Another big thing for Pelfrey is the presence of Santana, who I firmly believe has a profound influence on the big right-hander for a number of reasons. First and foremost, a return to ace status for No. 57 will allow Pelfrey to be Pelfrey — and not force the righty to be something he is not. Secondly, Santana spent hours with Pelfrey when he was healthy talking to him about preparation, focus and confidence.

“He has great stuff,” said Santana a few years ago in spring training. “And he needs to trust his stuff. You do thinking before you throw a pitch not during the motion of pitching.”

And that is an important point for Pelfrey. He has good stuff and sometimes he suffers from over thinking. That especially came to fruition when Terry Collins made him the Opening Day starter — one of the few mistakes the manager made last year. When he does not over think things, he performs well.  Case in point: Back in 2010, Pelfrey relieving in that marathon game in St. Louis. He performed in a very tough situation because he did not have time to worry about the moment. “Paralysis by Analysis” is the term for it I think.

I have gotten to know Pelfrey in the past few years and nobody wants to win more than him. He is a great teammate, very well-liked in all corners of that clubhouse and a real role model in the way he handles himself with both and the media and the fans. More importantly, he has talent. And if I were a general manager, I’d want him on my staff.

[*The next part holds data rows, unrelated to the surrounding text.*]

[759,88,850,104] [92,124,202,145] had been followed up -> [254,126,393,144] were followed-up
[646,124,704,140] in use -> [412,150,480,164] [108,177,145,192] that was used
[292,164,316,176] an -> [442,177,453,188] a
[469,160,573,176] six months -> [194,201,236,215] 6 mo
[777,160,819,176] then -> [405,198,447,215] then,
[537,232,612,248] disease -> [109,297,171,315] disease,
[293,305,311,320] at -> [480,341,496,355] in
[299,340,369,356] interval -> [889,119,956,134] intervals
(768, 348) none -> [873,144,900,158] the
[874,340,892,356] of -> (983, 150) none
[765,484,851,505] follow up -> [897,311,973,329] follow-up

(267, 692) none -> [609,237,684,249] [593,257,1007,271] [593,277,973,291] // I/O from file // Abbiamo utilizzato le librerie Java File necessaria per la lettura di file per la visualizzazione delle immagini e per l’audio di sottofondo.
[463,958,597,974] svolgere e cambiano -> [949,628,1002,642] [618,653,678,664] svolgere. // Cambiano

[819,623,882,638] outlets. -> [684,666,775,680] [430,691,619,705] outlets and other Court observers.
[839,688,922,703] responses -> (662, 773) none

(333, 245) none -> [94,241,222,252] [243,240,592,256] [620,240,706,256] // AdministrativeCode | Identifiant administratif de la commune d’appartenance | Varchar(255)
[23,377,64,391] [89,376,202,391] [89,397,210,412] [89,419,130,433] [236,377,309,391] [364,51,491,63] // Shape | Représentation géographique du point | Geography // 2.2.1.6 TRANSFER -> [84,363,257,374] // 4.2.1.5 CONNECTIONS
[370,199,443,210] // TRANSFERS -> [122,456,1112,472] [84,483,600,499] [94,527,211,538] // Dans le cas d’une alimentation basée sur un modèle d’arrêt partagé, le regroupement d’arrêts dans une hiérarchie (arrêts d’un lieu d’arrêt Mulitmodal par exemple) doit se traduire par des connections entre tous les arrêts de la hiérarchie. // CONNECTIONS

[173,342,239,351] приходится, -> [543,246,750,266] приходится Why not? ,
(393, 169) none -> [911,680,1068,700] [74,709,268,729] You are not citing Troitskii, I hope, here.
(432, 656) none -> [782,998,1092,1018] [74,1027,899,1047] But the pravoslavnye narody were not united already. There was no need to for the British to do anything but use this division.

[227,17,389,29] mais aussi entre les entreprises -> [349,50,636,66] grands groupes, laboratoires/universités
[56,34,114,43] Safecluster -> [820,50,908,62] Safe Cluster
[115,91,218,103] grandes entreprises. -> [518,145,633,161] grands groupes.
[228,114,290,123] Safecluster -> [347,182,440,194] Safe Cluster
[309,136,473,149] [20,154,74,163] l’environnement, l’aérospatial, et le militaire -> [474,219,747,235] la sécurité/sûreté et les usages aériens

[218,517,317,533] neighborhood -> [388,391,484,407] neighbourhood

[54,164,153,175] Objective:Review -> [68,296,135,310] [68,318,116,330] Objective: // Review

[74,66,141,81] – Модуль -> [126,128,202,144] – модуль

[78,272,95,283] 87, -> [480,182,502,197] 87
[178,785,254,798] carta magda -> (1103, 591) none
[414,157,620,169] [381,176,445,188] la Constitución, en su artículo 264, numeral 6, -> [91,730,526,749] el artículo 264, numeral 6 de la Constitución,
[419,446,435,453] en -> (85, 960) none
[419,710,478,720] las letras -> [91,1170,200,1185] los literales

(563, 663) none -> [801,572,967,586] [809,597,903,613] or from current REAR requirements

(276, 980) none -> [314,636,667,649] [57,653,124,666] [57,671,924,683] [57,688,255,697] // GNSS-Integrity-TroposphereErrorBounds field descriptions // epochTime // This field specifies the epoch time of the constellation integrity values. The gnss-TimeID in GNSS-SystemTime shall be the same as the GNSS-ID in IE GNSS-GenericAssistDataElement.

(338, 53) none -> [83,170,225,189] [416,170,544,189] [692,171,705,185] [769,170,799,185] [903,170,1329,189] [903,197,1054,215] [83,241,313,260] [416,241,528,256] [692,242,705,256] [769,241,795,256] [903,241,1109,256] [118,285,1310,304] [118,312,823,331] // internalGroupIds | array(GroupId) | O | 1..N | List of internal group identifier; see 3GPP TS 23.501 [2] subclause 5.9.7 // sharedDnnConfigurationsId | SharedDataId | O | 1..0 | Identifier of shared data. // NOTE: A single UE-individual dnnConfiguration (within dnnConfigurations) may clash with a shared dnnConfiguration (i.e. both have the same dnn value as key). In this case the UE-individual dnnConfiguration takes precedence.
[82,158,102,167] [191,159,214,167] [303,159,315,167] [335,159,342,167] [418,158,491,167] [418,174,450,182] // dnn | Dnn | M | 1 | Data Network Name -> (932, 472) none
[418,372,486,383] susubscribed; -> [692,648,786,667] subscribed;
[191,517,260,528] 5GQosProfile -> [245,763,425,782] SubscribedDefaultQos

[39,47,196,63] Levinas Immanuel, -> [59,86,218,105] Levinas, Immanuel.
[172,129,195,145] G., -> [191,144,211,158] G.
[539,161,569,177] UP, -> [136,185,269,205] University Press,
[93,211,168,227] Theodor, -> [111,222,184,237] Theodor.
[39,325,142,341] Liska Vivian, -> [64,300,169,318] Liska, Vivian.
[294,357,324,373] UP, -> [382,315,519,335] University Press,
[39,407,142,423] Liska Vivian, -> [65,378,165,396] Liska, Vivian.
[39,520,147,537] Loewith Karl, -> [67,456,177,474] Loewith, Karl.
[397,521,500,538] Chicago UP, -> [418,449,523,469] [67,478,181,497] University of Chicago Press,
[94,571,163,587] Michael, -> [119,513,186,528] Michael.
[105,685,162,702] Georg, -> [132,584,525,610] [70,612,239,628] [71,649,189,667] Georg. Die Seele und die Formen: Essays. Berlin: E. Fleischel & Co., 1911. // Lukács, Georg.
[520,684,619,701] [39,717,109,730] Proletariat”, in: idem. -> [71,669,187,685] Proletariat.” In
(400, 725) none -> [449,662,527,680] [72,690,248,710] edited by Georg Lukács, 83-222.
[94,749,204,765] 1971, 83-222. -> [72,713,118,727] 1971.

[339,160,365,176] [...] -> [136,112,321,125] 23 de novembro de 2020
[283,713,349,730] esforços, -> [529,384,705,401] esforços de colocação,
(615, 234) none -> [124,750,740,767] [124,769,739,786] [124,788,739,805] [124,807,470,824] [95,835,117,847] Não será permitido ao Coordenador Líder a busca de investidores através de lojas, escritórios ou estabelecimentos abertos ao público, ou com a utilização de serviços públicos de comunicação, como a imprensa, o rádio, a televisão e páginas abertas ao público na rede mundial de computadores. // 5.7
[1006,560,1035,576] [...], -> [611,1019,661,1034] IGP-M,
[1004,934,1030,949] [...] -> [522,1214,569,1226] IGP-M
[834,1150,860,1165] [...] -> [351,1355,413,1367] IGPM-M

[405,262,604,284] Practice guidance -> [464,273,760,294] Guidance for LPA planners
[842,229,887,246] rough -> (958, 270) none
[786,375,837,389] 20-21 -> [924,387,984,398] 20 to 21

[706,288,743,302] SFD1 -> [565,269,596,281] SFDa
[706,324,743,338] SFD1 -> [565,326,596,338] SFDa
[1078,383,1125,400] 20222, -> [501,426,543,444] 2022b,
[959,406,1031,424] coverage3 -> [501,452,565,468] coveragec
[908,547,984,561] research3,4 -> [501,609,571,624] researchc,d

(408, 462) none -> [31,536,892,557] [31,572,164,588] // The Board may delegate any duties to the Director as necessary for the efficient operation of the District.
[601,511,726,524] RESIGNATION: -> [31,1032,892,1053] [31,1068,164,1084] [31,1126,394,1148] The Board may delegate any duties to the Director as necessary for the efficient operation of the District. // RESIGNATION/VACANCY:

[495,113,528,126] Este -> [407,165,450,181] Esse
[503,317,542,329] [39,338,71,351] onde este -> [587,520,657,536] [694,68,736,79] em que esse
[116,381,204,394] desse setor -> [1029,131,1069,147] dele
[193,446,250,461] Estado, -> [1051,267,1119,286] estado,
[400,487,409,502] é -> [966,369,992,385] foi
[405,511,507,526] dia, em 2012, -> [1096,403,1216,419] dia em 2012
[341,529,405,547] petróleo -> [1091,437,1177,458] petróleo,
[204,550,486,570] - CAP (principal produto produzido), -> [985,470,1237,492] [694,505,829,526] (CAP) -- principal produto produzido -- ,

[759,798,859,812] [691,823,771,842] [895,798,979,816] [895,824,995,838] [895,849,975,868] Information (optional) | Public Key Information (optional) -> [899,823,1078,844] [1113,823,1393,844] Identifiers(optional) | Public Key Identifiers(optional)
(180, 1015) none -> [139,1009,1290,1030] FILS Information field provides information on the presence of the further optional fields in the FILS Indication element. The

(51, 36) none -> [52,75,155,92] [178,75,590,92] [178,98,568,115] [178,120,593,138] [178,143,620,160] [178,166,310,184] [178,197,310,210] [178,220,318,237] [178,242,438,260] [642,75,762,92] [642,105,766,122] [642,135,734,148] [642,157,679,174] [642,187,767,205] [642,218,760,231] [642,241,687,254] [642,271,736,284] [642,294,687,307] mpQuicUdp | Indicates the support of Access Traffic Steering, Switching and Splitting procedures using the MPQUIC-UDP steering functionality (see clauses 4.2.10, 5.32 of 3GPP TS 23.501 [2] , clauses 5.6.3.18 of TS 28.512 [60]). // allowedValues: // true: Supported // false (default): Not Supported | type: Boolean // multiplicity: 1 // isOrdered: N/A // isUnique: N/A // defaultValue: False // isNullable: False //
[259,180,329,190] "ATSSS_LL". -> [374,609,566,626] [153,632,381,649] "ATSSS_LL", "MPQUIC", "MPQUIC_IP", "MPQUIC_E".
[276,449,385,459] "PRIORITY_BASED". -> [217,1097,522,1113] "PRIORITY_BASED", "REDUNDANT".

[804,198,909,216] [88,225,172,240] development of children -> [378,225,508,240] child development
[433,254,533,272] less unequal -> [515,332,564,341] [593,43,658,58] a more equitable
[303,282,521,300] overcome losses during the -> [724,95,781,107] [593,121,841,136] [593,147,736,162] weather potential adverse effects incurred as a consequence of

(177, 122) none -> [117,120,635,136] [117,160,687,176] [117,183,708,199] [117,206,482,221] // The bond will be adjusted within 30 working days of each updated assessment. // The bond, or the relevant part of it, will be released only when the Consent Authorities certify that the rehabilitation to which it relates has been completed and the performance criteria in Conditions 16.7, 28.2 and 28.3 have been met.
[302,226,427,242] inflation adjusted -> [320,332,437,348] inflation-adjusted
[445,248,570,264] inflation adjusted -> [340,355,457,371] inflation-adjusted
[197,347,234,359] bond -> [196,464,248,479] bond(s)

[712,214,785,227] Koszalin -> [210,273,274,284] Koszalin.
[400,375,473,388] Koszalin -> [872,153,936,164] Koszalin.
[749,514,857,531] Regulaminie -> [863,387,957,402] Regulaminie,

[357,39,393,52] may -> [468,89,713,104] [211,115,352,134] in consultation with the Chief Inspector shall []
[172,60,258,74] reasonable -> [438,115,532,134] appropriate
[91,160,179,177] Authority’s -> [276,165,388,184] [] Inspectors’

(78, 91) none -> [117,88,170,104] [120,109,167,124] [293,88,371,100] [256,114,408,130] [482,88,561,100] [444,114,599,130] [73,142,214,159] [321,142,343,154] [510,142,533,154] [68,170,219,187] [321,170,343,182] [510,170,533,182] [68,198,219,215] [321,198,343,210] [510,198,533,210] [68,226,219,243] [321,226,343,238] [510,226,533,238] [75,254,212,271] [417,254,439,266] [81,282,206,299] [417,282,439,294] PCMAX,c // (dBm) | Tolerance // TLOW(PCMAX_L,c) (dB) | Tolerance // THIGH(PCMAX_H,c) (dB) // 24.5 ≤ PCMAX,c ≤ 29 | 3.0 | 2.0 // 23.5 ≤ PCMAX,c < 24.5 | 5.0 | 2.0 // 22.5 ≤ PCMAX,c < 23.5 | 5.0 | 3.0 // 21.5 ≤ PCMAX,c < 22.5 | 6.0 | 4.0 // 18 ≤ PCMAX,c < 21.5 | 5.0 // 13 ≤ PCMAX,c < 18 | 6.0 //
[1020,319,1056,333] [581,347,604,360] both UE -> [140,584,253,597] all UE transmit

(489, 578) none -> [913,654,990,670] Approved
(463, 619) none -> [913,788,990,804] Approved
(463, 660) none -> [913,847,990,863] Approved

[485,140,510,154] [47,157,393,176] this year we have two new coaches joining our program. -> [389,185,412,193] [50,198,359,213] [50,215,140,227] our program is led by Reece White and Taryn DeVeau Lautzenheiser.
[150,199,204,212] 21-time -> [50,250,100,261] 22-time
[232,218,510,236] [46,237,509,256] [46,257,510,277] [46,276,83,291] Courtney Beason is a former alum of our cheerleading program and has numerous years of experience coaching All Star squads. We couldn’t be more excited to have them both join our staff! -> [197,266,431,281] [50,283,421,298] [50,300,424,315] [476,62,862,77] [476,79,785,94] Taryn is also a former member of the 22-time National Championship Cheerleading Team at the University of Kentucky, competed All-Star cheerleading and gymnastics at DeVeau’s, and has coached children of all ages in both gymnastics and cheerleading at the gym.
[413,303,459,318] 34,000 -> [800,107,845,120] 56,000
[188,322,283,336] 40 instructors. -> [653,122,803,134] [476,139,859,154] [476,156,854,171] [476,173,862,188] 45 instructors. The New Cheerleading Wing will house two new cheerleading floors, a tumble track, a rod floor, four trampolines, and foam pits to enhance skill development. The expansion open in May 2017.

Pitching is a strange thing. Some hurlers blossom right away while others need time to develop. R.A. Dickey re-invented himself after an injury because he had the will to make it back to the majors. The road for Pelfrey is slightly different because he is physically healthy but he needs an injection of confidence and a return to “his basics” of pitching.

In both 2008 and 2010, he showed he could be more than a serviceable pitcher.

If he returns to that form in 2012, the Mets’ starting rotation may start to look a lot better than the gloomy picture the baseball world has depicted for all of us to see.